Convert every line in the rows below into one numbered list, leaving out any blank lines.

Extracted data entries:
>> BEGIN

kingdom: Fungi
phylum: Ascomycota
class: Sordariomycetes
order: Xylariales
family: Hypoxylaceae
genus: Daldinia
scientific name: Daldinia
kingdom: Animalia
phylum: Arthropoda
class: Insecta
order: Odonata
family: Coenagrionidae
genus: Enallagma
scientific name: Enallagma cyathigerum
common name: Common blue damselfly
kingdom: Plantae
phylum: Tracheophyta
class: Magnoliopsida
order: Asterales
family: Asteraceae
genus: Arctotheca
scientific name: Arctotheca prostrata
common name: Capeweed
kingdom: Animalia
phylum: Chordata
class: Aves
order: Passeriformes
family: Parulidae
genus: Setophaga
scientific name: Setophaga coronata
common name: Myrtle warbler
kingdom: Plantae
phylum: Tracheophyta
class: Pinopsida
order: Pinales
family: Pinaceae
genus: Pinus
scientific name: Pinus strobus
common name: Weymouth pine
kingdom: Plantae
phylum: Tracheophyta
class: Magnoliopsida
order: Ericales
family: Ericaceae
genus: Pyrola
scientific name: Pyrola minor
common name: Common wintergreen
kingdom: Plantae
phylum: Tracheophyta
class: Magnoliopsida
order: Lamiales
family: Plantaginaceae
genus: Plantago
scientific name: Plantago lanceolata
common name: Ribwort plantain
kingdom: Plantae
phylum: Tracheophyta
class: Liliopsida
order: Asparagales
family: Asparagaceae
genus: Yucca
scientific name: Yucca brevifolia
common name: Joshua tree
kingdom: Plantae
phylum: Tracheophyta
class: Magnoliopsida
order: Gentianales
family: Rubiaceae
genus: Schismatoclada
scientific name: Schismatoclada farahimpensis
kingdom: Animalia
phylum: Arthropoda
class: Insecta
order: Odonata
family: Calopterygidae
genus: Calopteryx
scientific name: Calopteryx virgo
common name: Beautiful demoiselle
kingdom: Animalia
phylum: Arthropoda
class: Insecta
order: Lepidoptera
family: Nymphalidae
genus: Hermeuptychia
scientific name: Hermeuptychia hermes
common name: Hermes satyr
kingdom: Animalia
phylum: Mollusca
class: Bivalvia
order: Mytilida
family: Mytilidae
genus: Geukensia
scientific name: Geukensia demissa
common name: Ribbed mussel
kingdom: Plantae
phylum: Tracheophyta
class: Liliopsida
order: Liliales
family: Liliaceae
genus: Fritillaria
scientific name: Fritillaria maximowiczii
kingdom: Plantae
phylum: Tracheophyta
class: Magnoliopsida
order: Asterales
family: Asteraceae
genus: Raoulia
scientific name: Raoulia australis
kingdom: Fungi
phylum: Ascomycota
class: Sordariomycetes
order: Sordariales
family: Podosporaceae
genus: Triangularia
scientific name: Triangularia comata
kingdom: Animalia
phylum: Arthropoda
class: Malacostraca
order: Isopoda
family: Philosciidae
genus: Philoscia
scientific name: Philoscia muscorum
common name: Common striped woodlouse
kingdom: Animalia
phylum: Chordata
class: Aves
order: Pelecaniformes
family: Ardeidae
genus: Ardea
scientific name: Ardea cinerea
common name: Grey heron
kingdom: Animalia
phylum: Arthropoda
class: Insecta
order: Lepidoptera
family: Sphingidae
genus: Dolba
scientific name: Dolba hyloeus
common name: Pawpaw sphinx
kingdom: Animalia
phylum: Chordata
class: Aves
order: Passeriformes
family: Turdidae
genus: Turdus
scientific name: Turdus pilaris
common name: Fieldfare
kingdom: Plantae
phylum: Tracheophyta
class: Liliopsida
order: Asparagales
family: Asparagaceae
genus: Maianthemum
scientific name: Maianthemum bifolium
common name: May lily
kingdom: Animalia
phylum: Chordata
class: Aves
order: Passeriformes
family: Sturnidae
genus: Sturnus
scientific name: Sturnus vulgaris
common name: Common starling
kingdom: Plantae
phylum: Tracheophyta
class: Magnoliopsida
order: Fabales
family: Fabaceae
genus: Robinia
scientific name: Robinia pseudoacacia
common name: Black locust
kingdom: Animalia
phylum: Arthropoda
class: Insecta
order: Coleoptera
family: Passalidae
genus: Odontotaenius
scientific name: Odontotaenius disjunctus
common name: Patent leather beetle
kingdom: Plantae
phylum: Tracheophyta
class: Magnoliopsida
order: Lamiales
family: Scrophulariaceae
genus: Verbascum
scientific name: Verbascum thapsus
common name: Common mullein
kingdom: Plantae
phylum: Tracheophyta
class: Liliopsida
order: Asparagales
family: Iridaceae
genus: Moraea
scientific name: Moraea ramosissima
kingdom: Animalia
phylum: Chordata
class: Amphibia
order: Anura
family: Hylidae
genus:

>> END

→ **Exercise response**:
1. kingdom: Fungi
2. phylum: Ascomycota
3. class: Sordariomycetes
4. order: Xylariales
5. family: Hypoxylaceae
6. genus: Daldinia
7. scientific name: Daldinia
8. kingdom: Animalia
9. phylum: Arthropoda
10. class: Insecta
11. order: Odonata
12. family: Coenagrionidae
13. genus: Enallagma
14. scientific name: Enallagma cyathigerum
15. common name: Common blue damselfly
16. kingdom: Plantae
17. phylum: Tracheophyta
18. class: Magnoliopsida
19. order: Asterales
20. family: Asteraceae
21. genus: Arctotheca
22. scientific name: Arctotheca prostrata
23. common name: Capeweed
24. kingdom: Animalia
25. phylum: Chordata
26. class: Aves
27. order: Passeriformes
28. family: Parulidae
29. genus: Setophaga
30. scientific name: Setophaga coronata
31. common name: Myrtle warbler
32. kingdom: Plantae
33. phylum: Tracheophyta
34. class: Pinopsida
35. order: Pinales
36. family: Pinaceae
37. genus: Pinus
38. scientific name: Pinus strobus
39. common name: Weymouth pine
40. kingdom: Plantae
41. phylum: Tracheophyta
42. class: Magnoliopsida
43. order: Ericales
44. family: Ericaceae
45. genus: Pyrola
46. scientific name: Pyrola minor
47. common name: Common wintergreen
48. kingdom: Plantae
49. phylum: Tracheophyta
50. class: Magnoliopsida
51. order: Lamiales
52. family: Plantaginaceae
53. genus: Plantago
54. scientific name: Plantago lanceolata
55. common name: Ribwort plantain
56. kingdom: Plantae
57. phylum: Tracheophyta
58. class: Liliopsida
59. order: Asparagales
60. family: Asparagaceae
61. genus: Yucca
62. scientific name: Yucca brevifolia
63. common name: Joshua tree
64. kingdom: Plantae
65. phylum: Tracheophyta
66. class: Magnoliopsida
67. order: Gentianales
68. family: Rubiaceae
69. genus: Schismatoclada
70. scientific name: Schismatoclada farahimpensis
71. kingdom: Animalia
72. phylum: Arthropoda
73. class: Insecta
74. order: Odonata
75. family: Calopterygidae
76. genus: Calopteryx
77. scientific name: Calopteryx virgo
78. common name: Beautiful demoiselle
79. kingdom: Animalia
80. phylum: Arthropoda
81. class: Insecta
82. order: Lepidoptera
83. family: Nymphalidae
84. genus: Hermeuptychia
85. scientific name: Hermeuptychia hermes
86. common name: Hermes satyr
87. kingdom: Animalia
88. phylum: Mollusca
89. class: Bivalvia
90. order: Mytilida
91. family: Mytilidae
92. genus: Geukensia
93. scientific name: Geukensia demissa
94. common name: Ribbed mussel
95. kingdom: Plantae
96. phylum: Tracheophyta
97. class: Liliopsida
98. order: Liliales
99. family: Liliaceae
100. genus: Fritillaria
101. scientific name: Fritillaria maximowiczii
102. kingdom: Plantae
103. phylum: Tracheophyta
104. class: Magnoliopsida
105. order: Asterales
106. family: Asteraceae
107. genus: Raoulia
108. scientific name: Raoulia australis
109. kingdom: Fungi
110. phylum: Ascomycota
111. class: Sordariomycetes
112. order: Sordariales
113. family: Podosporaceae
114. genus: Triangularia
115. scientific name: Triangularia comata
116. kingdom: Animalia
117. phylum: Arthropoda
118. class: Malacostraca
119. order: Isopoda
120. family: Philosciidae
121. genus: Philoscia
122. scientific name: Philoscia muscorum
123. common name: Common striped woodlouse
124. kingdom: Animalia
125. phylum: Chordata
126. class: Aves
127. order: Pelecaniformes
128. family: Ardeidae
129. genus: Ardea
130. scientific name: Ardea cinerea
131. common name: Grey heron
132. kingdom: Animalia
133. phylum: Arthropoda
134. class: Insecta
135. order: Lepidoptera
136. family: Sphingidae
137. genus: Dolba
138. scientific name: Dolba hyloeus
139. common name: Pawpaw sphinx
140. kingdom: Animalia
141. phylum: Chordata
142. class: Aves
143. order: Passeriformes
144. family: Turdidae
145. genus: Turdus
146. scientific name: Turdus pilaris
147. common name: Fieldfare
148. kingdom: Plantae
149. phylum: Tracheophyta
150. class: Liliopsida
151. order: Asparagales
152. family: Asparagaceae
153. genus: Maianthemum
154. scientific name: Maianthemum bifolium
155. common name: May lily
156. kingdom: Animalia
157. phylum: Chordata
158. class: Aves
159. order: Passeriformes
160. family: Sturnidae
161. genus: Sturnus
162. scientific name: Sturnus vulgaris
163. common name: Common starling
164. kingdom: Plantae
165. phylum: Tracheophyta
166. class: Magnoliopsida
167. order: Fabales
168. family: Fabaceae
169. genus: Robinia
170. scientific name: Robinia pseudoacacia
171. common name: Black locust
172. kingdom: Animalia
173. phylum: Arthropoda
174. class: Insecta
175. order: Coleoptera
176. family: Passalidae
177. genus: Odontotaenius
178. scientific name: Odontotaenius disjunctus
179. common name: Patent leather beetle
180. kingdom: Plantae
181. phylum: Tracheophyta
182. class: Magnoliopsida
183. order: Lamiales
184. family: Scrophulariaceae
185. genus: Verbascum
186. scientific name: Verbascum thapsus
187. common name: Common mullein
188. kingdom: Plantae
189. phylum: Tracheophyta
190. class: Liliopsida
191. order: Asparagales
192. family: Iridaceae
193. genus: Moraea
194. scientific name: Moraea ramosissima
195. kingdom: Animalia
196. phylum: Chordata
197. class: Amphibia
198. order: Anura
199. family: Hylidae
200. genus:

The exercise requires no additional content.